私はしばらくの間いくつかのiptablesルールを実行してきましたが、これまで問題がなかったことを願っています。これはその断片です
# Block all input and forward traffic, both IPv4 and IPv6
iptables -P INPUT DROP
iptables -P OUTPUT ACCEPT
iptables -P FORWARD DROP
# Allow traffic already established to continue
iptables -A INPUT -m state --state ESTABLISHED,RELATED -j ACCEPT
# Allow ssh, dns, ldap, ftp and web services
iptables -A INPUT -p tcp --dport ssh -i eth0 -j ACCEPT
iptables -A INPUT -p tcp --dport 80 -i eth0 -j ACCEPT
iptables -A INPUT -p tcp --dport 443 -i eth0 -j ACCEPT
# OpenVPN tunnels
iptables -A INPUT -i tun0 -j ACCEPT
iptables -A FORWARD -i tun0 -j ACCEPT
iptables -A FORWARD -i tun0 -o eth0 -m state --state RELATED,ESTABLISHED -j ACCEPT
iptables -A FORWARD -i eth0 -o tun0 -m state --state RELATED,ESTABLISHED -j ACCEPT
iptables -t nat -A POSTROUTING -s 10.10.0.0/24 -o eth0 -j MASQUERADE
iptables -A OUTPUT -o tun0 -j ACCEPT
Dockerを使い始めて以来、何か問題が発生したときにファイアウォールを制御してリセットすることは非常に混乱しました。
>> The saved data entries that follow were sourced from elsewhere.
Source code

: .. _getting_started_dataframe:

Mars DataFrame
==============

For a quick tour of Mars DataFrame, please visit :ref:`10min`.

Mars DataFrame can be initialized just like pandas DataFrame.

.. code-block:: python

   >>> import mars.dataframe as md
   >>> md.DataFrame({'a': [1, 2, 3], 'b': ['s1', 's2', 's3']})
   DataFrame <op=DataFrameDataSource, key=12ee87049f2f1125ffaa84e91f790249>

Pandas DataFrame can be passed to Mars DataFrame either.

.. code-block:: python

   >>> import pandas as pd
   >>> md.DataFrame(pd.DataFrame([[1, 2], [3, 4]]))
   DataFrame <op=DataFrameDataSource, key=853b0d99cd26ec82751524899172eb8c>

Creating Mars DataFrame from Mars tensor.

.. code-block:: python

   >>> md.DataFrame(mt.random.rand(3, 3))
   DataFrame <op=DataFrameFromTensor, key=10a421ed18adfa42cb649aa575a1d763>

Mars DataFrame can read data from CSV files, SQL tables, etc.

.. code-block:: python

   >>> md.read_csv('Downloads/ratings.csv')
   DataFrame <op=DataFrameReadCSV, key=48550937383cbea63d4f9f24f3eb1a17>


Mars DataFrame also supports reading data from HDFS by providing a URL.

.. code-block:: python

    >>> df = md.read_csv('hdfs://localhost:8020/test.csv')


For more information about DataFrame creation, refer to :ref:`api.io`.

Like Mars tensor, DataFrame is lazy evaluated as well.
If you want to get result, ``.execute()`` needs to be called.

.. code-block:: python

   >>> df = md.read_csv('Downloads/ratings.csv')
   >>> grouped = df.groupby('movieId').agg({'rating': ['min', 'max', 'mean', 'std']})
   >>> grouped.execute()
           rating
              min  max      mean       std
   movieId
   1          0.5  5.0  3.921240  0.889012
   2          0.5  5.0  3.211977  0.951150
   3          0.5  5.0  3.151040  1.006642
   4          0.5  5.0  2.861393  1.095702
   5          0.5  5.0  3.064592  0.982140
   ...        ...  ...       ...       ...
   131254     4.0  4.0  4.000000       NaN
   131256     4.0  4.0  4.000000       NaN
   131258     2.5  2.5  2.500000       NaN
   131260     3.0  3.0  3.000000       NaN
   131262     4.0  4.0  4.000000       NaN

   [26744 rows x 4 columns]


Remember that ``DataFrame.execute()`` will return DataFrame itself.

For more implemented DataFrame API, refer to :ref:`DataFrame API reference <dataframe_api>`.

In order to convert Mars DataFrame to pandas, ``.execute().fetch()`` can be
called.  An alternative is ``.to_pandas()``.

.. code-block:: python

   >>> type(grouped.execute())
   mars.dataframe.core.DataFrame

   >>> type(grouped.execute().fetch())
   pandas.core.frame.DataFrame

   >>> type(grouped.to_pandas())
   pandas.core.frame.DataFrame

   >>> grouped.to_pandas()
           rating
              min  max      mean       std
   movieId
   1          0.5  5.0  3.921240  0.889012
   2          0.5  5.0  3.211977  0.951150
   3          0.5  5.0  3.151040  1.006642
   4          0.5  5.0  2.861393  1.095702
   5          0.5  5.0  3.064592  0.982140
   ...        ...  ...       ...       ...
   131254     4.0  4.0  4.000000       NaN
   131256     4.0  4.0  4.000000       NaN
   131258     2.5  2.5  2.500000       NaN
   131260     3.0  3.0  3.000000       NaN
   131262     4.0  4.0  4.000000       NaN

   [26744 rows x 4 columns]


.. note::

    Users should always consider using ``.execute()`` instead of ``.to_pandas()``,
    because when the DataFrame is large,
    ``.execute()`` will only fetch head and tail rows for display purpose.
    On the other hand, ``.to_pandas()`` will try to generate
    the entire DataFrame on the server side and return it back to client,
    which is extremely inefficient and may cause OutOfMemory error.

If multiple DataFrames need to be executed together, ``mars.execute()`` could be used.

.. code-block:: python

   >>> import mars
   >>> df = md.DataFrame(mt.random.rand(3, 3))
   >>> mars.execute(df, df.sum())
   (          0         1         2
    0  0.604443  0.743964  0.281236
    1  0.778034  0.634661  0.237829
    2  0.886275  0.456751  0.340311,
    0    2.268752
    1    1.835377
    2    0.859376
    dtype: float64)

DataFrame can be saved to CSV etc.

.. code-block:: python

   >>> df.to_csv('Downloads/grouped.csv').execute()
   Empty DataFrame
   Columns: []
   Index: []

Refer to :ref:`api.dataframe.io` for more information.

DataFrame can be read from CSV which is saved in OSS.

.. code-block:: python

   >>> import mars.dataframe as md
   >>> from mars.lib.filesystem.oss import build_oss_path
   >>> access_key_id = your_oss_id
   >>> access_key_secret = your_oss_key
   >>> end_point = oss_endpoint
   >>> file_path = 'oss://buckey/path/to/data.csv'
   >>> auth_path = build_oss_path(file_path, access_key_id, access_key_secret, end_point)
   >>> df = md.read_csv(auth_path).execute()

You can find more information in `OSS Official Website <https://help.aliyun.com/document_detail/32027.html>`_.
すべてのファイアウォールルールをリセットしようとすると、Dockerルーティングがめちゃくちゃになり、機能しなくなります。
したがって、この問題を解決する正しい方法は、すべてのファイアウォールルール(上記のルール)を別々のチェーンに配置するようです。助けてください?
- これらすべてのルールを私の特定のチェーンにどのように配置できますか?
- Dockerルールに影響を与えずにチェーンのルールのみをリセットするにはどうすればよいですか?
私は問題を解決しようとしています。
私が正しく理解したら、基本ポリシーを次のように変更する必要があります。
iptables -P INPUT DROP
iptables -P OUTPUT ACCEPT
iptables -P FORWARD DROP
到着
iptables -A MyChain -P INPUT DROP
iptables -A MyChain -P OUTPUT ACCEPT
iptables -A MyChain -P FORWARD DROP
以下を追加する必要があります。
iptables -P INPUT jump MyChain
iptables -P OUTPUT jump MyChain
iptables -P FORWARD jump MyChain
デフォルトトラフィックが私のチェーンに移動するようにします。
最後に、各ルールを追加する必要があります-A MyChain
。
しかし時々、私たちはすでに-A
旗を持っています。良いチェーン分離目標を達成するためにルールを編集する方法を理解するのに役立つ人はいますか?